General Motors has unveiled a sleek new luxury sedan that will form the basis of the Holden Commodore of the future. Just don't expect a V8.

The biggest clue yet to the Holden Commodore of the future has been unveiled at the Los Angeles motor show.

The new Buick LaCrosse luxury sedan has the same underpinnings and body structure as the 2018 Holden Commodore, which will be imported once the Adelaide production line closes in late 2017.

While the bodywork will change slightly, the Buick is the clearest indication yet as to what the first imported Commodore will look like, including the long sleek body, hoop-shaped roof, large grille and tapered headlights.

Senior General Motors executives at the Los Angeles motor show confirmed to News Corp Australia that the Buick shares key components that will form the basis of the next Commodore.

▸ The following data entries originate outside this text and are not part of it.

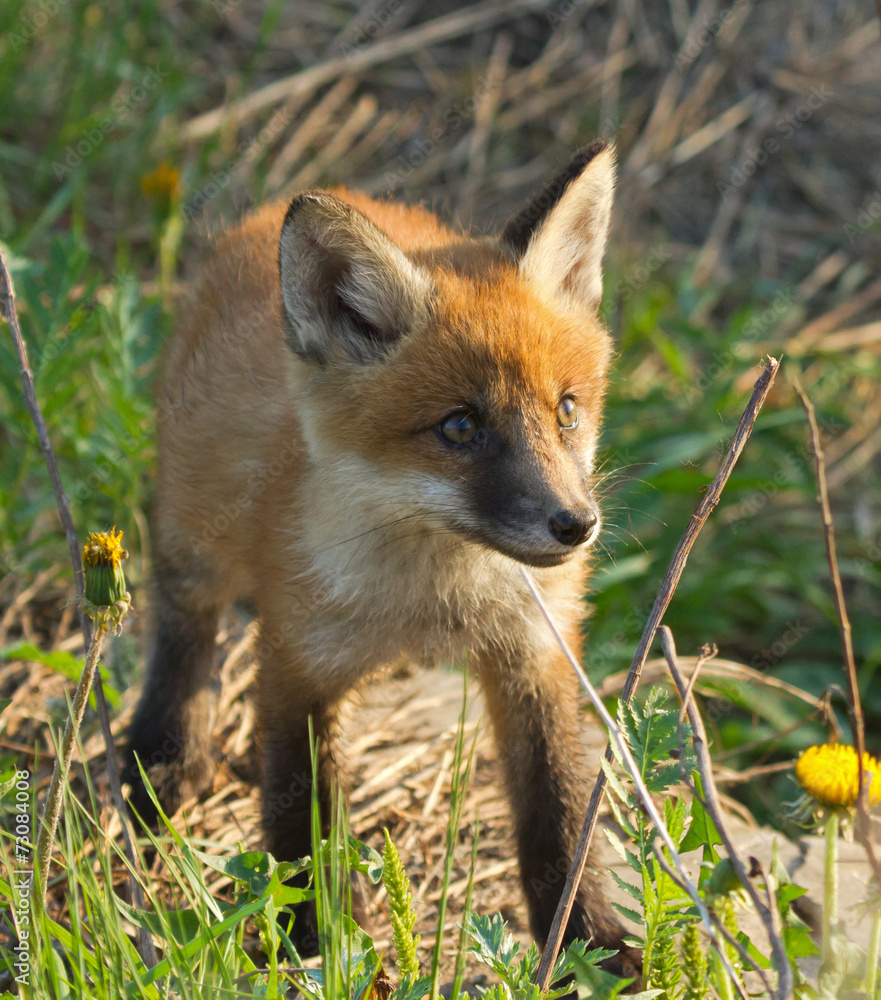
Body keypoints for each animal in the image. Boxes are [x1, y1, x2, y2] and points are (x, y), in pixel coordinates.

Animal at [125, 139, 639, 976]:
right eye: (459, 427)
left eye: (566, 409)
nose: (576, 525)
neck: (433, 600)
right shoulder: (294, 660)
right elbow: (300, 819)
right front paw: (311, 939)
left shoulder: (534, 659)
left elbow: (557, 816)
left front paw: (588, 944)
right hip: (194, 536)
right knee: (183, 625)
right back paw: (163, 754)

The Buick LaCrosse is the first in a line of new luxury sedans to be based on a completely new underbody to used by General Motors globally.

The next vehicle in the General Motors world to adopt the new underbody is the Opel Insignia in Germany, which is the source for the next Holden Commodore.

Spy photos of the Opel Insignia during testing show that it has the same stretched dimensions and hoop-shaped roof as the Buick LaCrosse.

General Motors executives stopped short of declaring the Buick as the next Commodore, but did admit that the all-new architecture (car jargon for the underbody and the shape of the body structure) would form the basis of the next Commodore.

There will not be a V8 in the future Commodore line-up

Holden is yet to formally confirm that it will source the next Commodore from General Motors' European division Opel.

But it is regarded as an open secret in the car industry and Holden has had engineers based in Germany for at least two years.

The one thing that General Motors has confirmed, however, is that there will not be a V8 in the future Commodore line-up -- even though the V8 currently accounts for more than one-third of sales.

At the Frankfurt motor show in September the Asia-Pacific boss of General Motors, Stefan Jacoby, confirmed what has long been feared: "The world obviously is changing and the V8 period is coming to an end."

The next generation Holden Commodore, due in showrooms in 2018, will instead be available with a choice of four-cylinder and V6 power.